Let us give a vow to ourselves, that from this day, from this hour, from this minute, we shall strive above all else to love God and to do His Holy Will!" (https://orthodox.net/redeemingthetime/2008/12/25/from-this-day-forward-st-hermans-day-dec-12-2008/)

I wish to tell my flock that this is all that I want for you, this is the reason I do everything as a pastor for you. If in any way, any one of you loves God and strives to do His holy will, and my poor ministrations have played some small role in helping you attain this state, then at least that part of my life will not have been lived in vain.

5 comments

  1. Sometimes the best I can do is to try to try. As for New Years Resolutions, I’ve never been successful with them and just end up feeling defeated. I want to build tiny success on tiny success. Of course big leaps would be better but right now I only can do the least of things and I don’t do them well.

    In Christ,
    David

  2. Dear David:
    All anyone can do is try. Remember what St Paul said: “I planted, Apollos watered, but it was God who was causing the growth”.

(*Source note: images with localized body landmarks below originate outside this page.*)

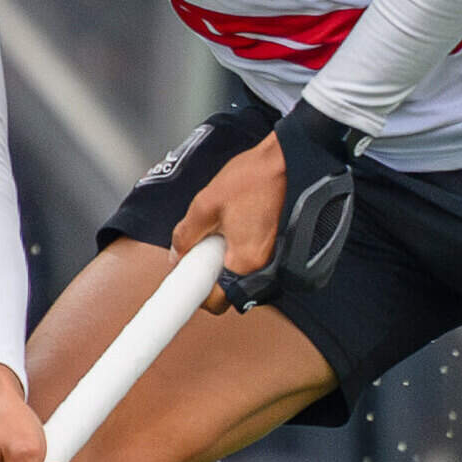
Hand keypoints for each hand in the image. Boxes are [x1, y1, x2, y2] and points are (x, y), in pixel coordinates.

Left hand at [178, 137, 286, 315]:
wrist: (284, 160)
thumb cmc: (253, 178)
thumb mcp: (205, 205)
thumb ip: (186, 235)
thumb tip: (177, 254)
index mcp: (245, 262)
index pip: (216, 301)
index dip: (196, 291)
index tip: (186, 275)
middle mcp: (263, 266)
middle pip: (228, 289)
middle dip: (210, 272)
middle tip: (199, 247)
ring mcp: (273, 257)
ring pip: (238, 273)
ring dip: (223, 259)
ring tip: (218, 229)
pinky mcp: (276, 245)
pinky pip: (249, 257)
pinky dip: (236, 247)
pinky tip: (232, 224)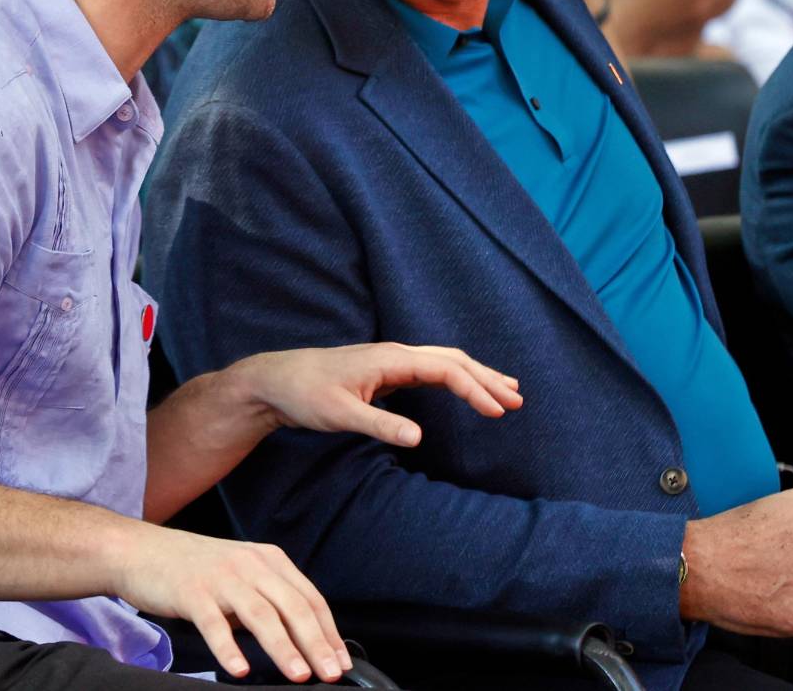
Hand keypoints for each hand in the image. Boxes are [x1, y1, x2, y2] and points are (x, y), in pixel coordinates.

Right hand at [112, 524, 350, 682]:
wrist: (142, 551)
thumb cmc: (195, 568)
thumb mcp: (242, 574)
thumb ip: (270, 599)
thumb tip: (303, 640)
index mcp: (268, 560)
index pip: (309, 598)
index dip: (328, 631)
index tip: (342, 661)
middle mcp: (250, 565)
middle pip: (292, 606)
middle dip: (316, 643)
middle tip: (330, 673)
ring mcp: (221, 578)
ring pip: (261, 615)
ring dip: (283, 647)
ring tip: (298, 674)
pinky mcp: (192, 593)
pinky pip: (214, 624)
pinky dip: (229, 648)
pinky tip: (238, 670)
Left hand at [230, 343, 521, 447]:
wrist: (274, 382)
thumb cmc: (303, 395)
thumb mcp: (339, 415)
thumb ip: (380, 425)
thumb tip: (419, 438)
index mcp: (390, 359)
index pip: (446, 371)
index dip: (476, 390)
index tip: (499, 412)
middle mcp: (395, 354)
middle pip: (452, 360)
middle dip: (487, 378)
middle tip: (518, 400)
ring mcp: (391, 361)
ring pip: (444, 362)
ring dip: (476, 375)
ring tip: (507, 389)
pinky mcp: (385, 372)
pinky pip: (430, 370)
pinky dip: (455, 378)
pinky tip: (465, 388)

    This is not a trite saying or opinion. I have no idea why some seem to be successful and others are not. I struggle with this in my own life.

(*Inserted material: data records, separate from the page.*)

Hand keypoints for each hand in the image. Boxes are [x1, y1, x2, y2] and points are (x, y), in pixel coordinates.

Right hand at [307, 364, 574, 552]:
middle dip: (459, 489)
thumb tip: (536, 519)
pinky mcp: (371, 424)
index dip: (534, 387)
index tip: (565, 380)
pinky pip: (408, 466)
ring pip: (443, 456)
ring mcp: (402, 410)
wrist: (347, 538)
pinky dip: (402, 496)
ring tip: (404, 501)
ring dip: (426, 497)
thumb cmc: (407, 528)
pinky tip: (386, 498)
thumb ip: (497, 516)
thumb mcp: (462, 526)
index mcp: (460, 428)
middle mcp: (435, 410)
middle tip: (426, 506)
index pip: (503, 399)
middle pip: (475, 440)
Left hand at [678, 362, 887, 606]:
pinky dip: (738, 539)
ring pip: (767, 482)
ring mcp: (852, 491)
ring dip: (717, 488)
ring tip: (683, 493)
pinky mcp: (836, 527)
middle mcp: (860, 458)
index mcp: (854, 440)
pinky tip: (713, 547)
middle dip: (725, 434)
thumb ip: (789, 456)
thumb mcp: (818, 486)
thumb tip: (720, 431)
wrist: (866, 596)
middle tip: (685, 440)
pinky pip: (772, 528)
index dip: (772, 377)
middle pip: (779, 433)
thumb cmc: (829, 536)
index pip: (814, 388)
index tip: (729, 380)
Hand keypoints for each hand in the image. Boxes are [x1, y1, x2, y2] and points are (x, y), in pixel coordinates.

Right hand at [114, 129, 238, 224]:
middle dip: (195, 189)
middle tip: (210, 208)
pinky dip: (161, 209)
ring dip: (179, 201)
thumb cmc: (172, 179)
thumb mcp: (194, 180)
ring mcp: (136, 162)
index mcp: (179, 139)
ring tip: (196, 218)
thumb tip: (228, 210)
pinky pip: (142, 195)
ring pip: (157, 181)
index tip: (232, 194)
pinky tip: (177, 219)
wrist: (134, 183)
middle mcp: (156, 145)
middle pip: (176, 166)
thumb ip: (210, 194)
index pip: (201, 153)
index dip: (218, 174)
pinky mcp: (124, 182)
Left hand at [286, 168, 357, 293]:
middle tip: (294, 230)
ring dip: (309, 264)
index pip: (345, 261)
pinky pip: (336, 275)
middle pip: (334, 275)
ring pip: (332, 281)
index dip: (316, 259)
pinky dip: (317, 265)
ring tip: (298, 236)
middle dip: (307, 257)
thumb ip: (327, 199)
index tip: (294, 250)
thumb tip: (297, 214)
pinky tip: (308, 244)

    However, things are not as they seem. Trying is the most important things, and with it will come eventual success. I believe this and teach it, even though, as an incomplete human being, I do not always “feel” it.

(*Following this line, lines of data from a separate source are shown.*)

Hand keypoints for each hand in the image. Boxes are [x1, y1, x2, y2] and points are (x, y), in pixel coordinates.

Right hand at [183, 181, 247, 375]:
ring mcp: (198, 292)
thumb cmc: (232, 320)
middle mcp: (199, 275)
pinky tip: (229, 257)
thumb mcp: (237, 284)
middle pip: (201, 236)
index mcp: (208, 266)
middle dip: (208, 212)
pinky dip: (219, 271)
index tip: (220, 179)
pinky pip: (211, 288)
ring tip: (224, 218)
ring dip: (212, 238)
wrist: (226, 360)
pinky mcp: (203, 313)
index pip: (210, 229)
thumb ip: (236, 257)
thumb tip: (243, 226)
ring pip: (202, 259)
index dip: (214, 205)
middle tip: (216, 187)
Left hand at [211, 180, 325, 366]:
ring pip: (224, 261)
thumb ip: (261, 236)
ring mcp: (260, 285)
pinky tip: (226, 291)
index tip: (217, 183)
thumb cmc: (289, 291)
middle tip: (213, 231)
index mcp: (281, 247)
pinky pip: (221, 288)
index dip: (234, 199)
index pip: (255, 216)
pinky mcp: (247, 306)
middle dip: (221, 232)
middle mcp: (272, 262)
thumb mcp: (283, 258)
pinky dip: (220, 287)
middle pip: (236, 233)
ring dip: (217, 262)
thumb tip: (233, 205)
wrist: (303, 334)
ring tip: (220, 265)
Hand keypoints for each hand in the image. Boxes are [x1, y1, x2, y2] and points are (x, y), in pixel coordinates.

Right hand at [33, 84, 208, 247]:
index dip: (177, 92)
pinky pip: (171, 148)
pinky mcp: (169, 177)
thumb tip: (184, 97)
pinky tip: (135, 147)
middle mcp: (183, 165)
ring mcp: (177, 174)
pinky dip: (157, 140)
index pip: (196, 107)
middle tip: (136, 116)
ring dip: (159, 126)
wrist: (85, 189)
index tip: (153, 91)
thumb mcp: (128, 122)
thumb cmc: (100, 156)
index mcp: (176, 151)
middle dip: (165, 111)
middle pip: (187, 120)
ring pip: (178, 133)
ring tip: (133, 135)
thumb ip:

  3. I have had many resolutions throughout my life. So many that it’s equal to none. Too many ambitions. In reference to me resolutions = ambitions in many cases. Ambitions – such a state of mind which arises due to lack of humility. A wish to look at myself at the mirror & say with pleasure- “what a good girl! You’ve got it”. Of course it’s not quite correct to give up all the wish to achieve anything, I personally consider total lack of intentions & wishes quite dangerous (for me at least). But ambitions, when they are not reinforced with appeal to God & strong will power soon become like a jelly-fish, looking so attractive in the beginning, but slowly disappearing on the sand under the sun rays…

    I like setting tasks & fulfilling them. As for me – overcoming myself is a great driving force. But – as mostly they are not fulfilled, there is a deep disappointment, a discouraging feeling that impedes moving forward… And – being proud & far from humility – I dwell in despondency: I did not win! Pride. This is what makes our life unbearable.

    I began to think some time ago – try not to set concrete goals wherever possible. Try to get a little bit closer to humility. Look at your heart, not “have to do” list. I completely realize – it’s no good for me to give up goals, to close my hands…but if I carry on trying without humility, it’ll only multiply my pride. But if we have humility, just some little perception of what it is (but necessarily – by experience), our goals might be achieved…and we’ll notice that such goals are achieved that we even did not dare dream about…and some day we’ll remember that our goal was to give up smoking, and we’ll notice we have not touched a cigarette for a couple of months! Strange, we’ve even haven’t noticed that we don’t want to smoke any more! I want to say – it means another, much more important goal is achieved, and when it happens, many other minor tasks, that we were anxious to complete are settled. Because God gave us something much more precious, with our effort directed to the RIGHT direction. And we say: Glory to God!

  4. but meanwhile I’m trying to lose weight, and am irritated it’s such a tough process, and slow, and unpleasant. And – the mirror…and my dear people…tell me I’m a good girl, I’ve succeeded!